Winston the pigeon carries a 4GB memory stick across country
Broadband promised to unite the world with super-fast data delivery - but in South Africa it seems the web is still no faster than a humble pigeon.
A Durban IT company pitted an 11-month-old bird armed with a 4GB memory stick against the ADSL service from the country's biggest web firm, Telkom.
Winston the pigeon took two hours to carry the data 60 miles - in the same time the ADSL had sent 4% of the data.
Telkom said it was not responsible for the firm's slow internet speeds.
The idea for the race came when a member of staff at Unlimited IT complained about the speed of data transmission on ADSL.

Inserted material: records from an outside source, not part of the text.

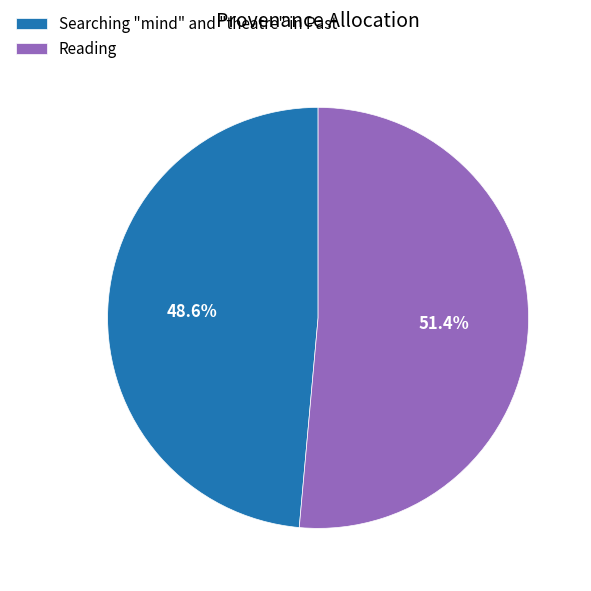

Does Searching "mind" and "theatre" in Past account for over 50% of the chart?

No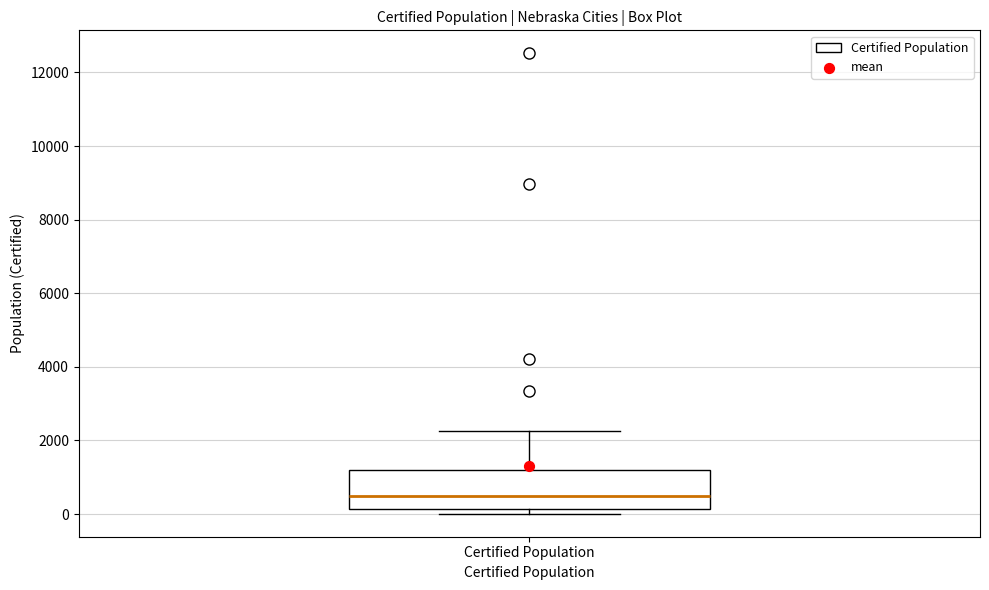

Transcribe this box plot: give where the median line is, the range the box spans, and where the two whiskers end, as read against the y-axis. The values are not printed on the chart, so give them approximately, as read against the axis.

median 600, box 200 to 1200, whiskers 0 to 2200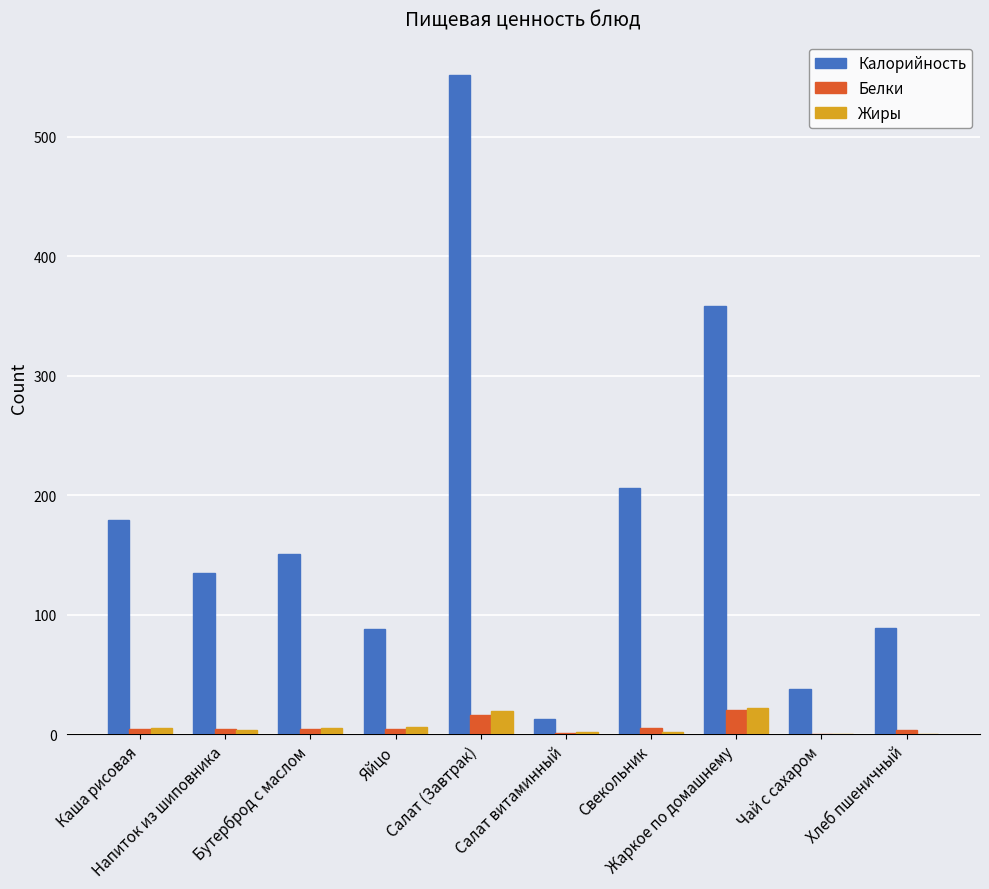

What is the maximum value shown in the chart?

552.0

He said it would be faster by carrier pigeon.
"We renown ourselves on being innovative, so we decided to test that statement," Unlimited's Kevin Rolfe told the Beeld newspaper.
'No cats allowed'
Winston took off from Unlimited IT's call centre in the town of Howick to deliver the memory stick to the firm's office in Durban.
According to Winston's website there were strict rules in place to ensure he had no unfair advantage.
They included "no cats allowed" and "birdseed must not have any performance-enhancing seeds within".
The firm said Winston took one hour and eight minutes to fly between the offices, and the data took another hour to upload on to their system.
Mr Rolfe said the ADSL transmission of the same data size was about 4% complete in the same time.
Hundreds of South Africans followed the race on social networking sites Facebook and Twitter.
"Winston is over the moon," Mr Rolfe said.
"He is happy to be back at the office and is now just chilling with his friends."
Meanwhile Telkom said it could not be blamed for slow broadband services at the Durban-based company.
"Several recommendations have, in the past, been made to the customer but none of these have, to date, been accepted," Telkom's Troy Hector told South Africa's Sapa news agency in an e-mail.
South Africa is one of the countries hoping to benefit from three new fibre optic cables being laid around the African continent to improve internet connections.